As the number of those infected jumped above 100, the government passed stringent emergency measures late on Saturday, and officials cancelled the final two days of the Carnival in Venice.
The first two deaths from the disease were recorded in the wealthy northern regions of Lombardy and Veneto.
The number of certified cases of the illness in Lombardy rose to 89 from 54 a day earlier, while in Veneto some 24 people had come down with the virus, including two people in Venice, which is packed with tourists for the Carnival.
Health officials reported isolated cases in the neighbouring regions of Piedmont and Emilia Romagna, saying the total number of known infections in Italy is 132.
Almost a dozen towns in Lombardy and Veneto with a combined population of some 50,000 have effectively been placed under quarantine, with locals urged to stay home and special permission needed to enter or leave the designated areas.
Universities were shuttered across much of northern Italy until early March and four top flight Serie A soccer matches set for Sunday were postponed.

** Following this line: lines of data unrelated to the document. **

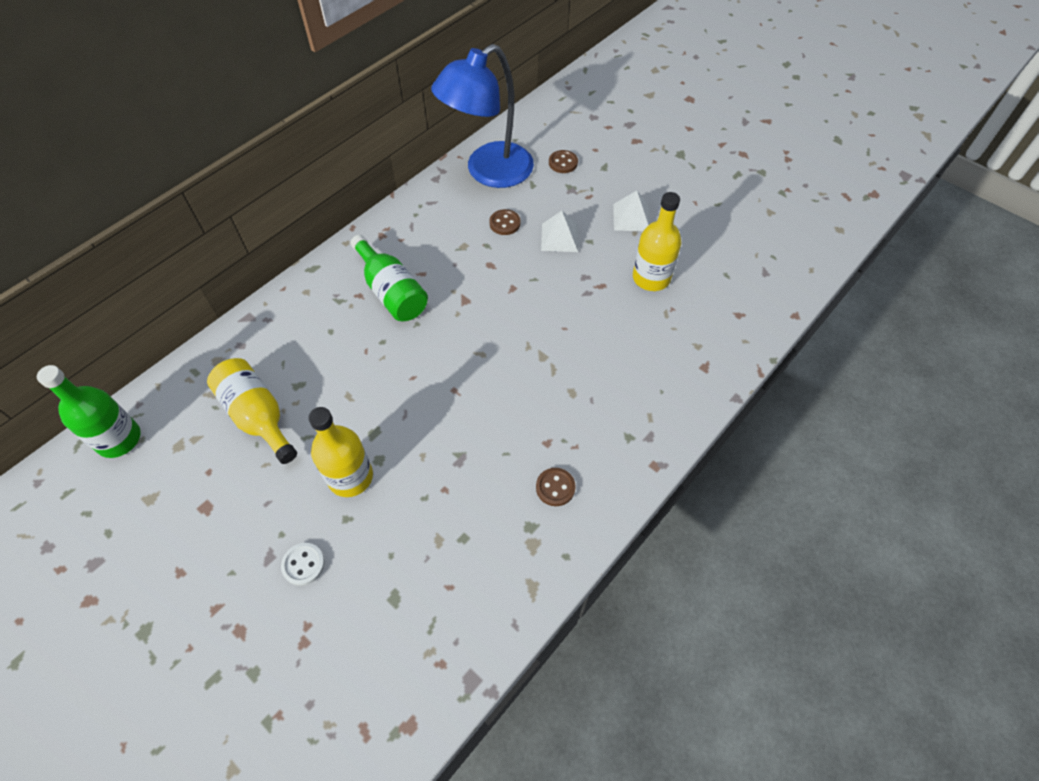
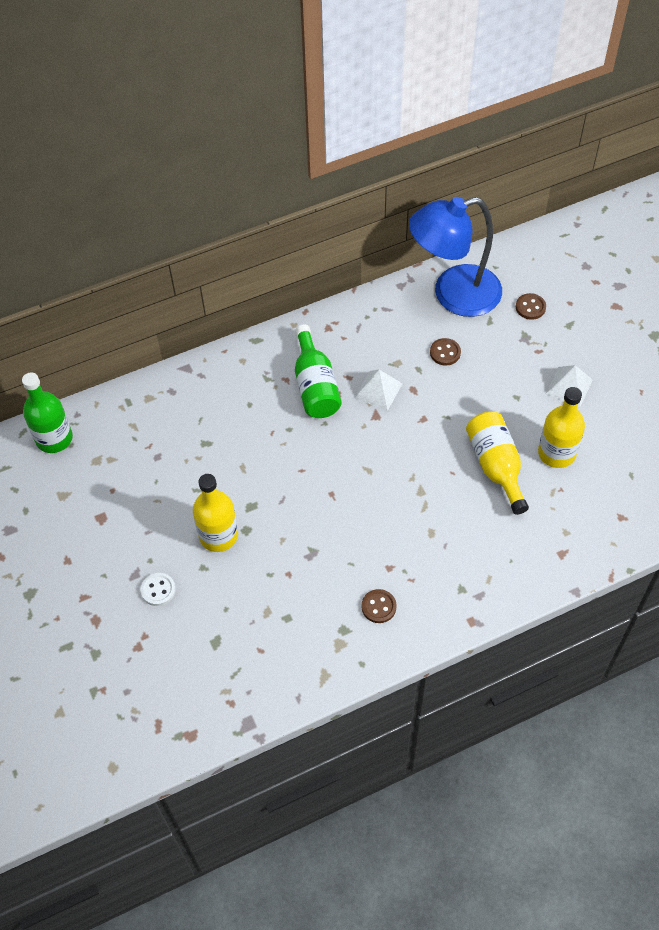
camera: 25 degrees right, 0 degrees up
(258, 416) = (165, 458): yellow bottle -> yellow bottle (496, 466)
(560, 237) = (490, 384): white pyramid -> white pyramid (378, 390)

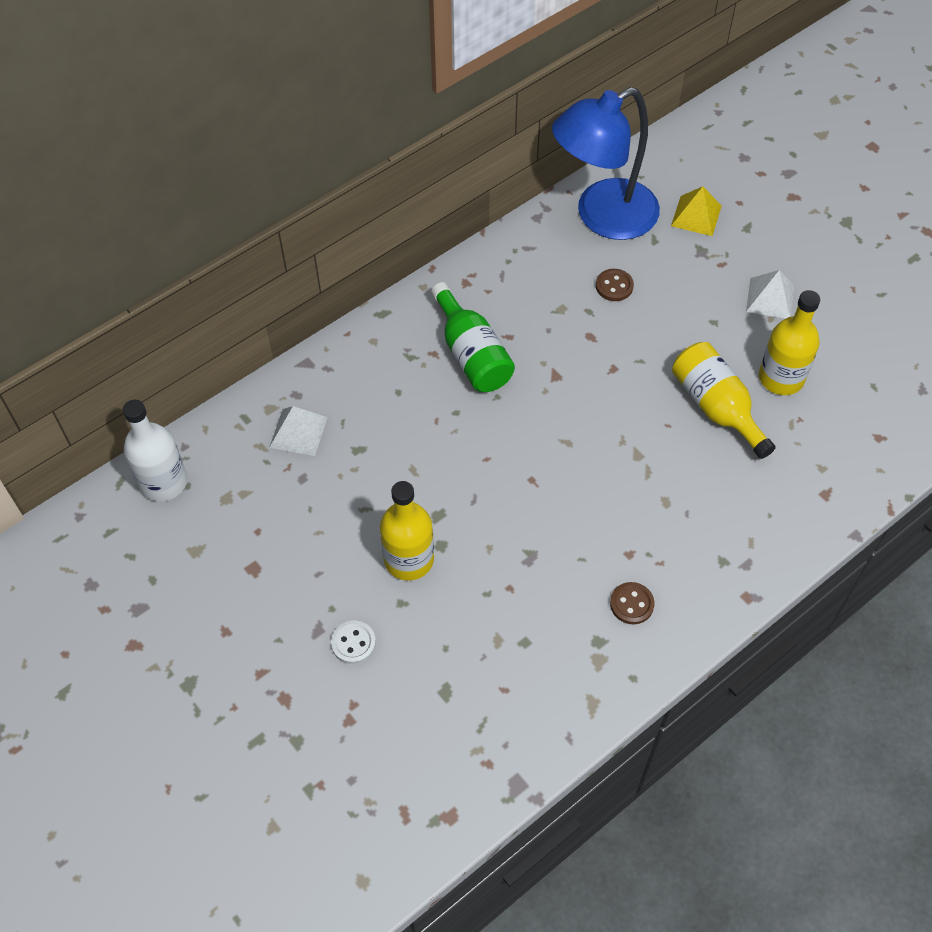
camera: 15 degrees left, 0 degrees up
(54, 438) = (163, 482): green bottle -> white bottle
(378, 390) = (549, 345): white pyramid -> white pyramid (298, 432)
(530, 307) = (696, 216): brown button -> yellow pyramid

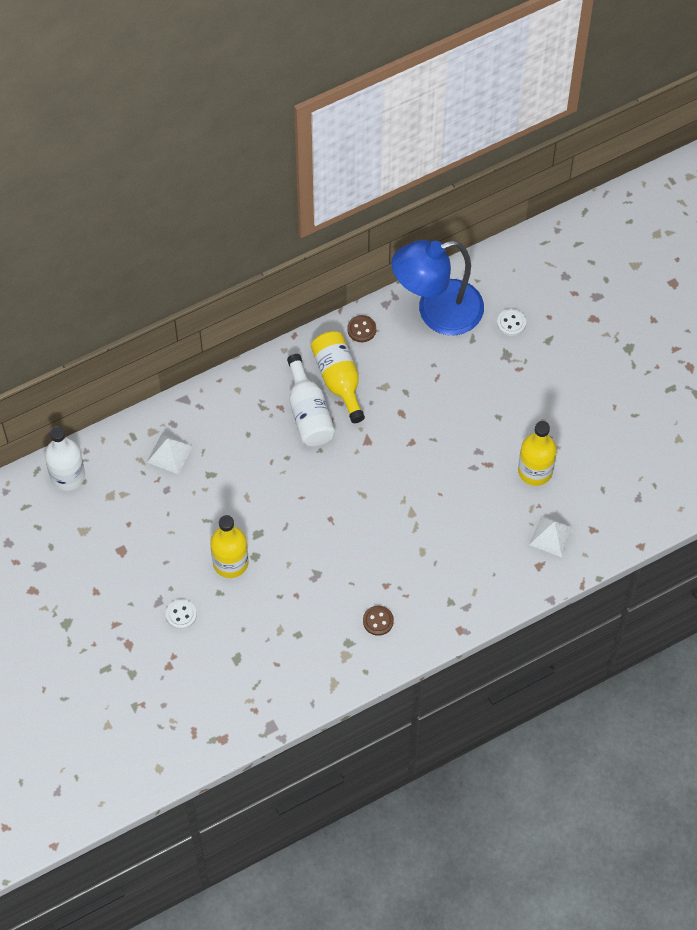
camera: 10 degrees right, 5 degrees up
(472, 354) = (309, 413): green bottle -> white bottle
(614, 286) = (430, 374): brown button -> brown button (361, 329)
(696, 216) = (511, 323): yellow pyramid -> white button
(716, 407) = (479, 486): yellow bottle -> yellow bottle (338, 379)
(770, 298) = (547, 404): white pyramid -> white pyramid (551, 536)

Lombardy, which is home to Italy's financial capital Milan, ordered all schools in the region to close, and said all public gatherings should be cancelled, including religious services. Museums and public libraries will also be shut.
Fashion designer Giorgio Armani has said his fashion show scheduled to take place in Milan on Sunday would go ahead in an empty theatre without any press or buyers present.
Health authorities are struggling to work out how the outbreak started.
The first cases were announced only on Friday and doctors do not know the source of the illness.
Initial suspicion in Lombardy fell on a businessman recently returned from China, the epicentre of the new virus, but he has tested negative.
In Veneto, doctors tested a group of eight Chinese visitors who had been to the town that was home to the first fatality, but again, they all tested negative.
Veneto regional governor Luca Zaia said it was important to find the source of the virus.
"We are (now) even more worried because if we cannot find 'patient zero' then it means the virus is even more ubiquitous than we thought," he said.